## [WHAT IS BEING ASKED]
Which of the lines below contain the string "productos"? Copy out each one in full.

## [EXTRACTED DATA]
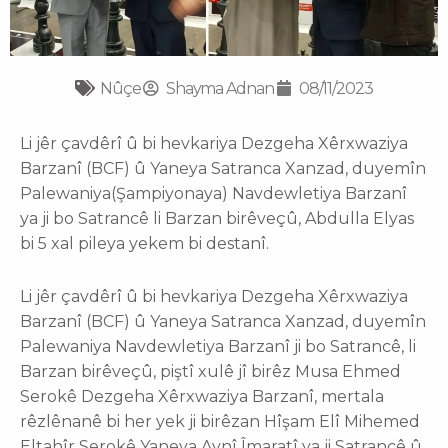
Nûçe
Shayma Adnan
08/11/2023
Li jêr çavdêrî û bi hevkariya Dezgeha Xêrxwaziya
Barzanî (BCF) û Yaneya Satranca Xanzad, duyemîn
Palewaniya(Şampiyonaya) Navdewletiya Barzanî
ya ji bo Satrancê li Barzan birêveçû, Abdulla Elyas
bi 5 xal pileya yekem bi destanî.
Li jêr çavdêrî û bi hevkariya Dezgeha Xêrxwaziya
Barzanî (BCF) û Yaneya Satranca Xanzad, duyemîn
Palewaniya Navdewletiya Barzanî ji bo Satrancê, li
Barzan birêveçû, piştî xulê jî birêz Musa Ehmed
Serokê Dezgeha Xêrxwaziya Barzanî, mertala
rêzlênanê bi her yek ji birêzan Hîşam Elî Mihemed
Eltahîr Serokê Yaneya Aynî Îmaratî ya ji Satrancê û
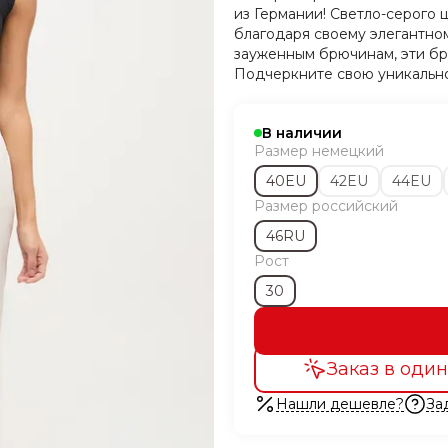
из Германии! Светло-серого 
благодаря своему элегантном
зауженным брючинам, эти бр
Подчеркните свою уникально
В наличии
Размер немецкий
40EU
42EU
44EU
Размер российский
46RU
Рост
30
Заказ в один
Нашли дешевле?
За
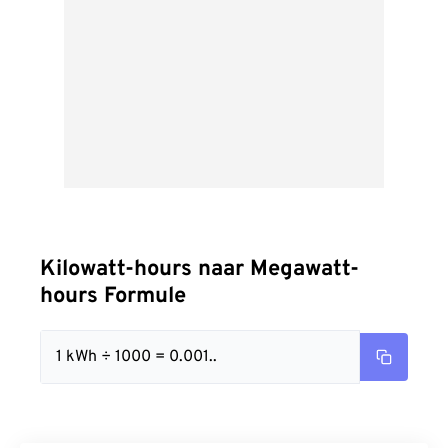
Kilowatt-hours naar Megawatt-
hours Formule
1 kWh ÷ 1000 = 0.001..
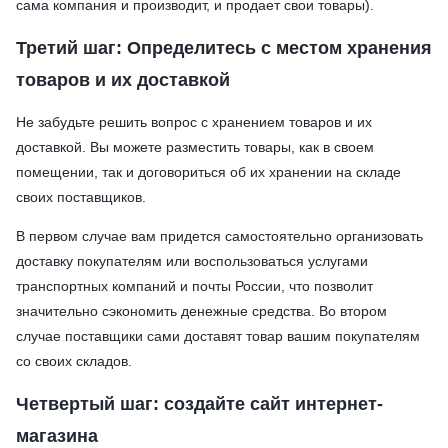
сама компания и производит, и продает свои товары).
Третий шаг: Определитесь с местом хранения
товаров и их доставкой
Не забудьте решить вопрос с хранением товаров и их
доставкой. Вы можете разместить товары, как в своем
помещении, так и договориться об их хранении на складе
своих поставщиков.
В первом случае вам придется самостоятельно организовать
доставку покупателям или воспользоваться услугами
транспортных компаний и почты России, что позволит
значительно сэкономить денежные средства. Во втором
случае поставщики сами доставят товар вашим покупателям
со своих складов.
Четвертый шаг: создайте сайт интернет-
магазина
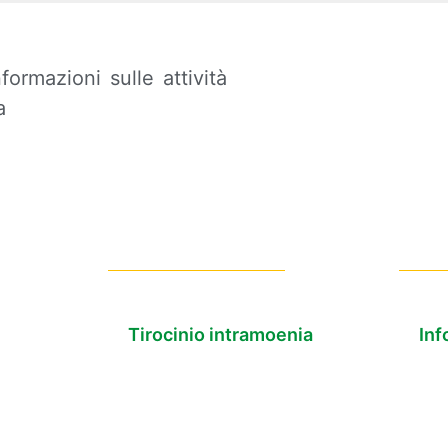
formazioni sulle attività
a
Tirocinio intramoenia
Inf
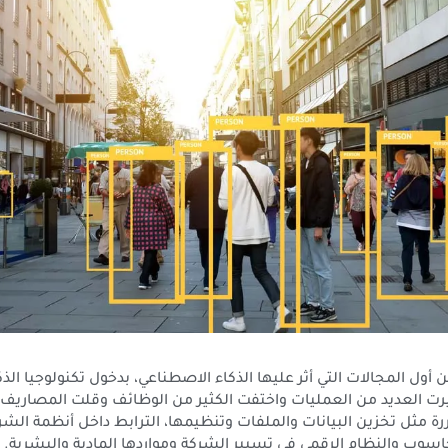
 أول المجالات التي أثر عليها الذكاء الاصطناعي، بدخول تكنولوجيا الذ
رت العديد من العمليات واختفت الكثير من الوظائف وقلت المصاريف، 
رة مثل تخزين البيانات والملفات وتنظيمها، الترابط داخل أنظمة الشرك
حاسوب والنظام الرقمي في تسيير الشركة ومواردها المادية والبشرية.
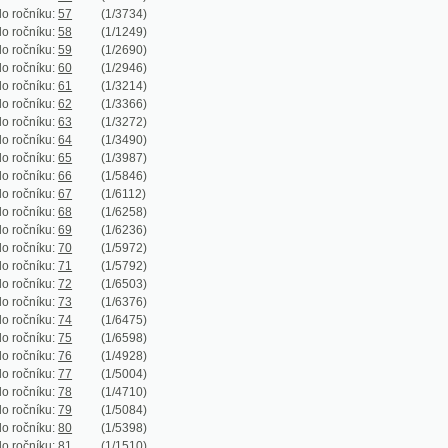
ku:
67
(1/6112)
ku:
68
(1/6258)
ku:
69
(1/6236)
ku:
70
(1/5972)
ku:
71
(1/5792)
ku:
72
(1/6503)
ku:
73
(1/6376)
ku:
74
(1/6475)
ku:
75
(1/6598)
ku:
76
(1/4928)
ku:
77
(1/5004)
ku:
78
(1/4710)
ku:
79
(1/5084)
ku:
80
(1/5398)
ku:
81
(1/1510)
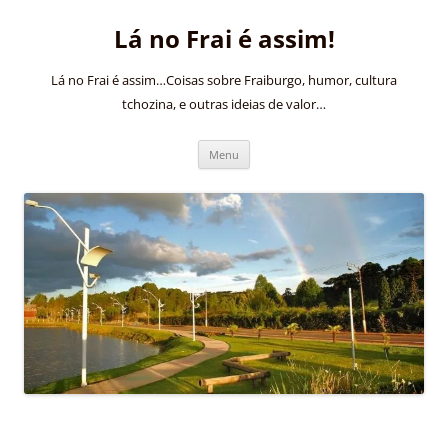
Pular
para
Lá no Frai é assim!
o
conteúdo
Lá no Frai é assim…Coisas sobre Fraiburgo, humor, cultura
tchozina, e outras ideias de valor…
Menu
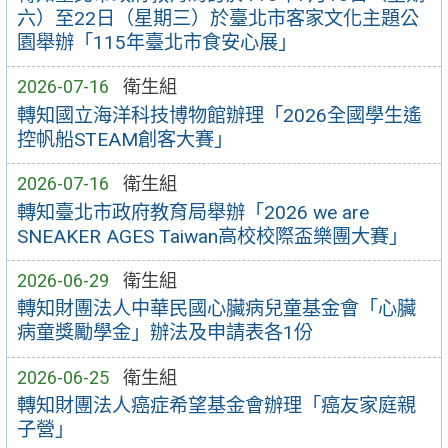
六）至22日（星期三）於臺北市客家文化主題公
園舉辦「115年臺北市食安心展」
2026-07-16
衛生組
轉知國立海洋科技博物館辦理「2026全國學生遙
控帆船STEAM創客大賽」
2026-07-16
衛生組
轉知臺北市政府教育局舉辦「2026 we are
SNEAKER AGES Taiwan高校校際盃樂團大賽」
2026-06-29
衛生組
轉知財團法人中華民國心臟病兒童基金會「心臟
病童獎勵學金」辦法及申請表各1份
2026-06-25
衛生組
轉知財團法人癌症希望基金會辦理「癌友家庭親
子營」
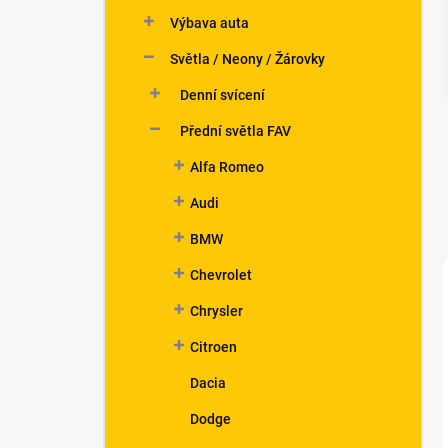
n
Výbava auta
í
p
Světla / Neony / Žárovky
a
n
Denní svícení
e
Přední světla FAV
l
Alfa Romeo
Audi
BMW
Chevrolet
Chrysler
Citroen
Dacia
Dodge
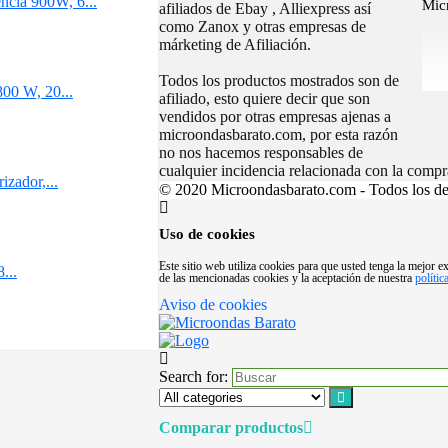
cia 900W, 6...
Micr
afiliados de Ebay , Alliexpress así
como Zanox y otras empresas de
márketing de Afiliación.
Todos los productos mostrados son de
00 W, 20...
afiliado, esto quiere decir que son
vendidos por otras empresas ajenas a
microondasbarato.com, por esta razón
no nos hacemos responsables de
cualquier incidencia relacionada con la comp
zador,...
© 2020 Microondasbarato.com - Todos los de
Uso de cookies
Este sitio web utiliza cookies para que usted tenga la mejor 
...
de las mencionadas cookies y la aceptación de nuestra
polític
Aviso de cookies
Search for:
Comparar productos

## [RESPONSE TO THIS TASK]
Todos los productos mostrados son de
Comparar productos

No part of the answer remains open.